Memaknai Dzat Allah lebih dianjurkan dengan jalan pemahaman-pemahaman manusia dalam menerima segala hasil scan fikirannya terhadap gerak dan warnanya alam dunia ini, karena hakekat keberadaan beberapa sifat alam yang terlihat oleh mata, tercium oleh hidung, terdengar oleh telinga dan terasa oleh sifat perasa tubuh manusia adalah segala unsur yang membuktikan adanya Dzat Penciptaan. Dengan syarat yaqinlah jua yang akhirnya dapat membawa alam fikiran manusia kepada makna ajaran Tauhid yang sesungguhnya hingga dapat mencapai kehadiran maqam Makrifat kepada Allah SWT. Seperti mana yang telah diterangkan oleh Nabi Muhammad dalam hadistnya tentang hakekat alam menunjukkan keberadaan Allah :

مَنْ عَرّفَ نَفسُهُ فَقَدْ عَرّفَ رَبَّهُ
Barang siapa yang mengetahui dirinya maka sungguh dia akan mengetahui Tuhannya
Kemudian, Adapun makna Tasawuf dalam arti Bahasan dan Istilah adalah adalah sebagai berikut :
A.    Tasawuf dalam arti Bahasa adalah berasal dari kata صَوّف (shawwafa) yang artinya “Bulu Domba”. Para ulama berbeda pendapat menurut kata Tasawuf dalam bahasa, sebahagian dari mereka ada yang mengatakan berasal dari kata  صفٌّ (Shaffun) yang artinya “Shaf” (barisan).

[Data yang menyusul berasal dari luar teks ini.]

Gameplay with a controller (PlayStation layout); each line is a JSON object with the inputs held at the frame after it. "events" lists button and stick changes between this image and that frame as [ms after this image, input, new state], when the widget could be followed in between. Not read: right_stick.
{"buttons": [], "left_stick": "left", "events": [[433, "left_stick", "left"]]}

B.     Tasawuf dalam arti Istilah :
وَالوُقٌوفُ مَعَ الاَدَبِ الشّرْعِيّةِ ظَاهِرًا فِى البَاطِنِ اَو الَظاهِرَةِ
Mendiam diri dengan adab syariat yang terang baik didalam bathin atapun secara lahir

Didalam kitab Imam al-Gazhali, “Ihya Ulumuddin” menyebutkan bahwa arti Tasawuf itu adalah :
“(Sebuah disiplin ilmu belajar tentang keikhlasan dan posisi jiwa).- (Ilmu mengetahui bagaimana memposisikan keberadaan seorang hamba kepada Allah SWT). –(Ilmu yang menyempurnakan tiang syahadat dari rukun yang lima)”.

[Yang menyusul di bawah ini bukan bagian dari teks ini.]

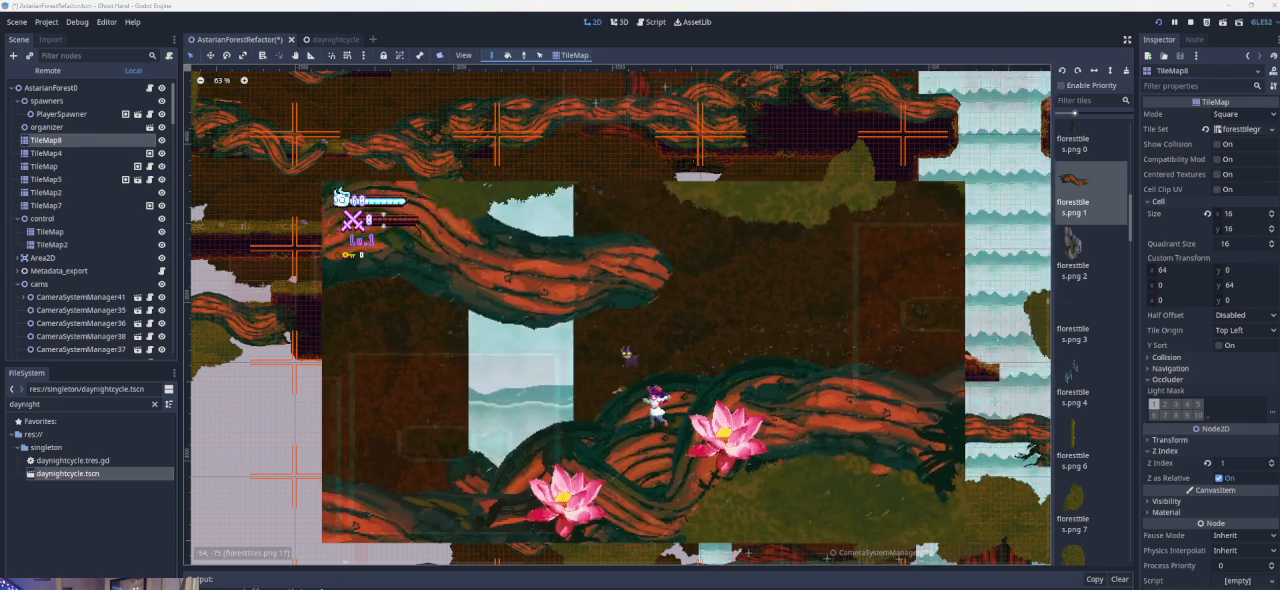
{"buttons": [], "left_stick": "right", "events": [[367, "left_stick", "center"], [500, "left_stick", "right"]]}
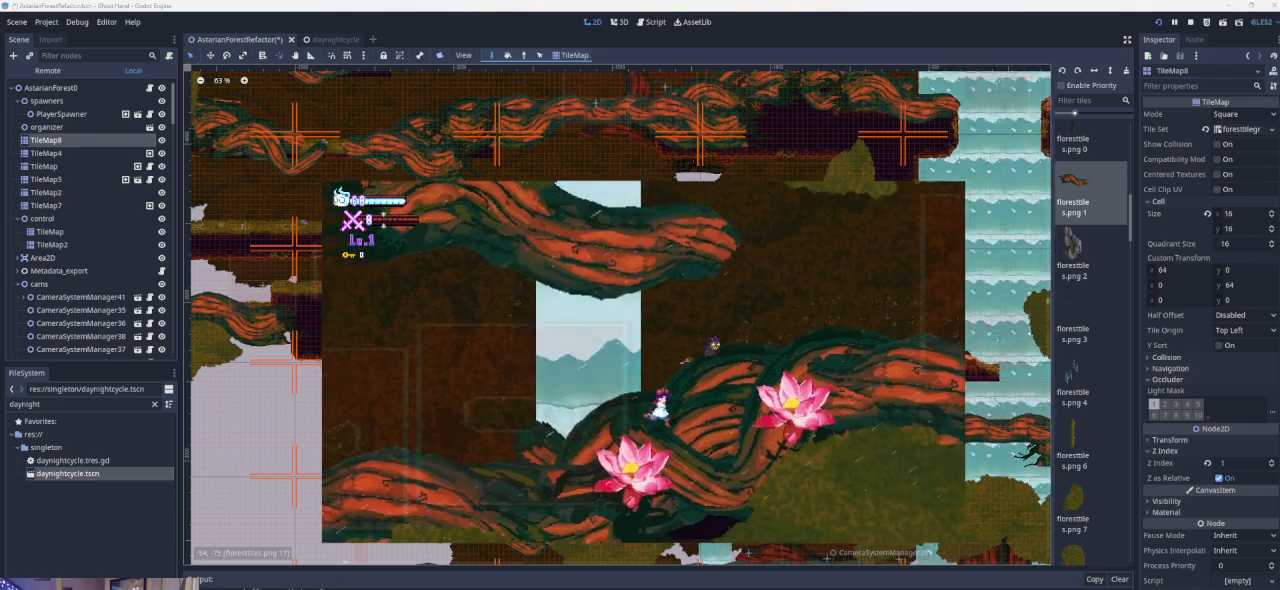
{"buttons": [], "left_stick": "right", "events": []}
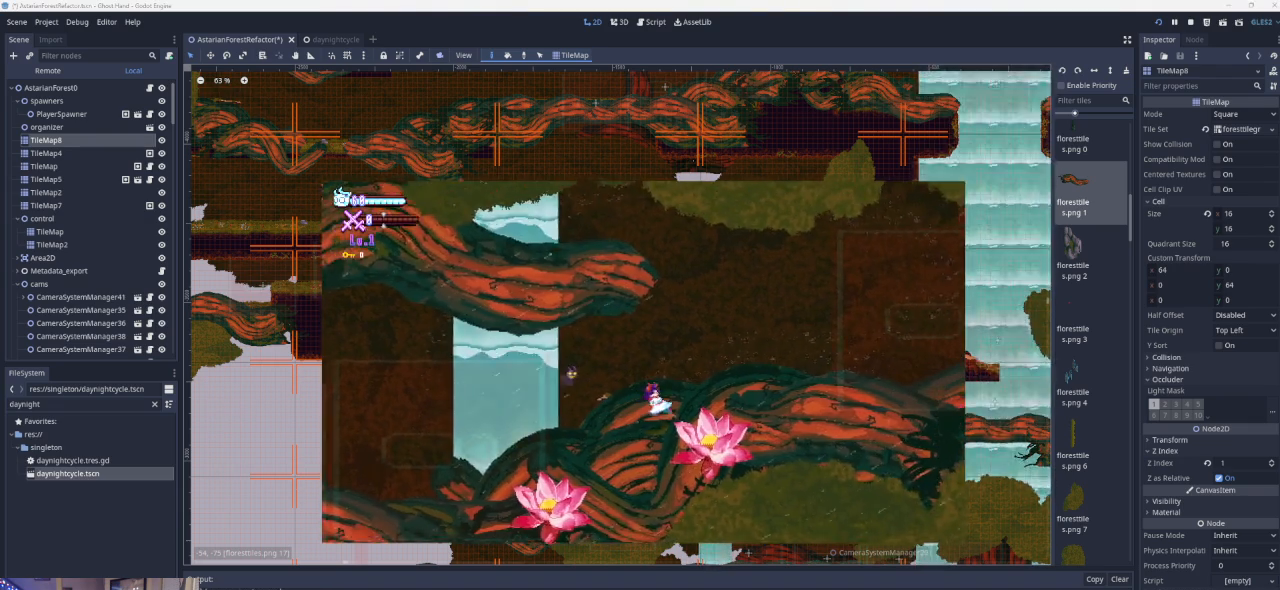
{"buttons": [], "left_stick": "right", "events": []}
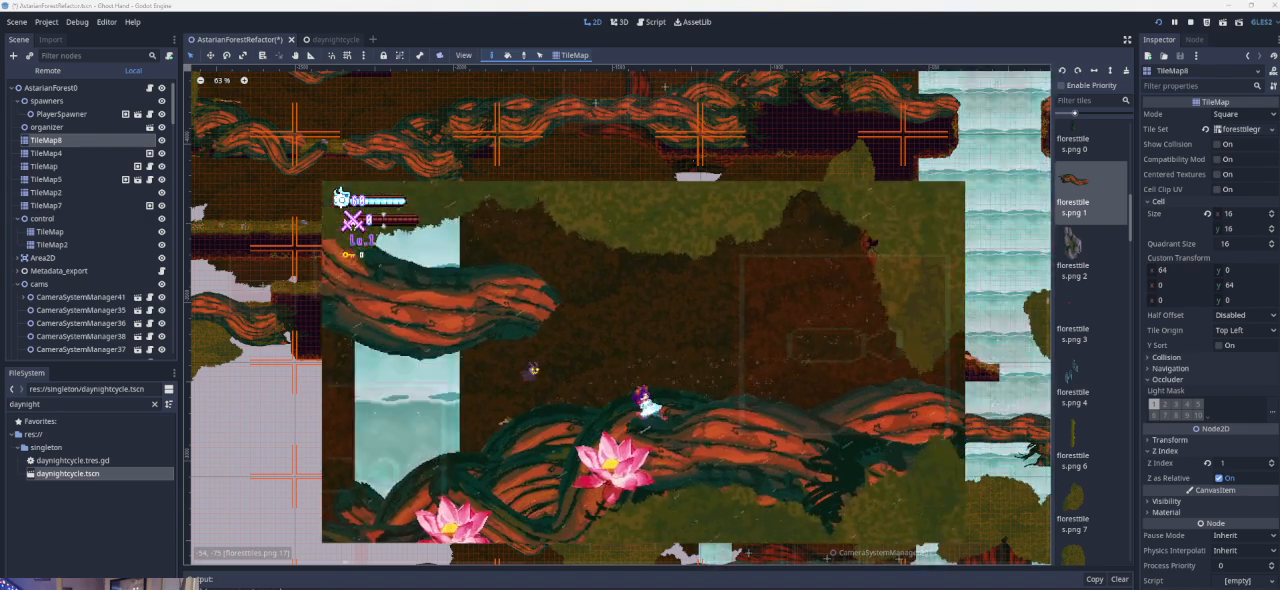
{"buttons": [], "left_stick": "right", "events": []}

Implementasi Tauhid dan Tasawuf dalam kehidupan
Sepertimana yang telah diterangkan diatas, bahwa sebetulnya keberadaan Tauhid bagi setiap jiwa manusia adalah hal yang sangat diperlukan, Tauhid-lah yang menuntut manusia kepada jalan yang benar. Demikianlah yang terjadi kepada orang-orang yang telah mencapai tingkat tinggi dihadapan Allah, mereka telah dapat mengendalikan nafsu hewaniyahnya menjadi warna nafsu yang mulia, yaitu nafsu mutmainnah. Lihatlah bagaimana cobaan para Nabi Allah di dunia ini yang telah mengarungi segala bidang penghalang jalan menuju Allah dalam cinta hakikinya dengan sifat rintangan yang berduri dan tak lepas dari rasa sakit baik pada lahiriyyah mereka maupun bathiniyyah mereka, namun dengan segala ketabahan dan kesabaran mereka dalam menempatkan posisi istiqamah fikiran yang yaqin akan sebuah pemahaman mereka terhadap dzat fana pada dirinya dan Dzat Baqa pada diri Allah maka posisi karamah dan keberkahan serta keridhaan Allah telah terletak pada diri setiap mereka. Inilah Tauhid al-Ilahiyah, yang dimaksud oleh difinisi diatas. 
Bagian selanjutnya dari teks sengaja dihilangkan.